── EXCERPT

Editor's note: At a time when sports are shut down, we take a look (in no particular order) at some of the bizarre moments from Georgia sports history.

Nobody knew how bad it was until hardware started falling from the roof of the Georgia Dome. When we say hardware, we’re talking about metal bolts six inches long and three-quarters-of-an-inch around dropping a couple of hundred feet to the floor. Moments before one of those landed with a resounding ping between press row and the stands surrounding the basketball court, there had been only a faint, distant roar and the ever-so-subtle swaying of a giant scoreboard dangling from the scaffolding underneath the fabric-covered ceiling.

» MORE: Tornado slams into downtown Atlanta

We know now that a tornado had ripped through downtown Atlanta and damaged the Georgia Dome as well as dozens of other buildings. But at the moment it occurred, as Mississippi State led Alabama 64-61 with 2:11 remaining in overtime of their quarterfinal matchup of the 2008 SEC Tournament, nobody knew what just happened. The game was stopped to take inventory of the situation and then, astonishingly, it would be completed after an hour-and-five-minute delay.

Debris flies as high winds hit the Georgia Dome on Friday night during the Missippi State-Alabama basketball game at the SEC tournament.

Credit: undefined

icon to expand image

Credit: undefined

Meanwhile, the Georgia’s men’s basketball team sat obliviously in a cinder-blocked locker room awaiting their turn to take the court.

“We’re just sitting in there waiting to play and somebody came in and told us that a tornado had hit the arena and they were evacuating, but just to sit tight,” said Sundiata Gaines, a senior point guard and co-captain of the team. “In my mind I’m thinking, ‘Wow, we need to get out of this arena.’ But they were saying the safest place for us at the time was the locker room.”

────

# [BRIEF A]
Copy the records from their first line through the line containing "8: (24, 37)", both ends included, and leave out the pictures.

── DATA SHOWN

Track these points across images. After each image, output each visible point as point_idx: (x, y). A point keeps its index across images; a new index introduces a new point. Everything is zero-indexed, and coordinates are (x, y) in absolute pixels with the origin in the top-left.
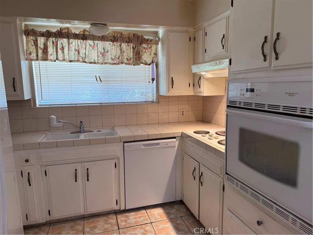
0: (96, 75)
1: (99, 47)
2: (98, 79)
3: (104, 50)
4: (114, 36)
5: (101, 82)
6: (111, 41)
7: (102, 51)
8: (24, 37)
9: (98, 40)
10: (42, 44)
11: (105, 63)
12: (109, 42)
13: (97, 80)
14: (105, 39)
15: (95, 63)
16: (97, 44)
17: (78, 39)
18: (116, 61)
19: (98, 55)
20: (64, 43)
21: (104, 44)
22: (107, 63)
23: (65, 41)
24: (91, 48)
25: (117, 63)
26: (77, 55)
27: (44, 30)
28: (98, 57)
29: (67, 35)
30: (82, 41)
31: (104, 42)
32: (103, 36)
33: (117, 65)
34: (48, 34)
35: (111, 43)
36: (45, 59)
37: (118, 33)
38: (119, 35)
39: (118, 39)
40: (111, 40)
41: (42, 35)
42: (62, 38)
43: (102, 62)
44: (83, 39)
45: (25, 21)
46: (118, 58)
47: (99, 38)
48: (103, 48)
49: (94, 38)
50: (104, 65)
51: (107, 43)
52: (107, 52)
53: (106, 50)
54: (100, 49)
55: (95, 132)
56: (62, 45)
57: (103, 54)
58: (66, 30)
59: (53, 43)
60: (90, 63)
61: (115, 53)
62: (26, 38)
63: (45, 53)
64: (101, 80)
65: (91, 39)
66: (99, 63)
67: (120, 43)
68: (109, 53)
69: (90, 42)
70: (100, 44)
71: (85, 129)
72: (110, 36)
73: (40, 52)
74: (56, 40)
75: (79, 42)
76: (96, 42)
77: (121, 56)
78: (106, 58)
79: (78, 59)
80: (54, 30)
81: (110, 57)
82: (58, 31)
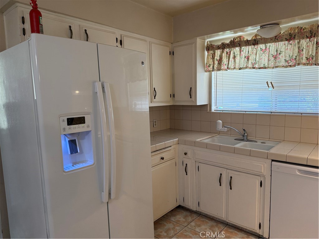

────

# [BRIEF B]
Repeat the whole article about the tornado at the Georgia Dome word for word.

# [ANSWER AREA A]
Track these points across images. After each image, output each visible point as point_idx: (x, y). A point keeps its index across images; a new index introduces a new point. Everything is zero-indexed, and coordinates are (x, y) in absolute pixels with the origin in the top-left.
0: (96, 75)
1: (99, 47)
2: (98, 79)
3: (104, 50)
4: (114, 36)
5: (101, 82)
6: (111, 41)
7: (102, 51)
8: (24, 37)

# [ANSWER AREA B]
Editor's note: At a time when sports are shut down, we take a look (in no particular order) at some of the bizarre moments from Georgia sports history.

Nobody knew how bad it was until hardware started falling from the roof of the Georgia Dome. When we say hardware, we’re talking about metal bolts six inches long and three-quarters-of-an-inch around dropping a couple of hundred feet to the floor. Moments before one of those landed with a resounding ping between press row and the stands surrounding the basketball court, there had been only a faint, distant roar and the ever-so-subtle swaying of a giant scoreboard dangling from the scaffolding underneath the fabric-covered ceiling.

» MORE: Tornado slams into downtown Atlanta

We know now that a tornado had ripped through downtown Atlanta and damaged the Georgia Dome as well as dozens of other buildings. But at the moment it occurred, as Mississippi State led Alabama 64-61 with 2:11 remaining in overtime of their quarterfinal matchup of the 2008 SEC Tournament, nobody knew what just happened. The game was stopped to take inventory of the situation and then, astonishingly, it would be completed after an hour-and-five-minute delay.

Debris flies as high winds hit the Georgia Dome on Friday night during the Missippi State-Alabama basketball game at the SEC tournament.

Credit: undefined

icon to expand image

Credit: undefined

Meanwhile, the Georgia’s men’s basketball team sat obliviously in a cinder-blocked locker room awaiting their turn to take the court.

“We’re just sitting in there waiting to play and somebody came in and told us that a tornado had hit the arena and they were evacuating, but just to sit tight,” said Sundiata Gaines, a senior point guard and co-captain of the team. “In my mind I’m thinking, ‘Wow, we need to get out of this arena.’ But they were saying the safest place for us at the time was the locker room.”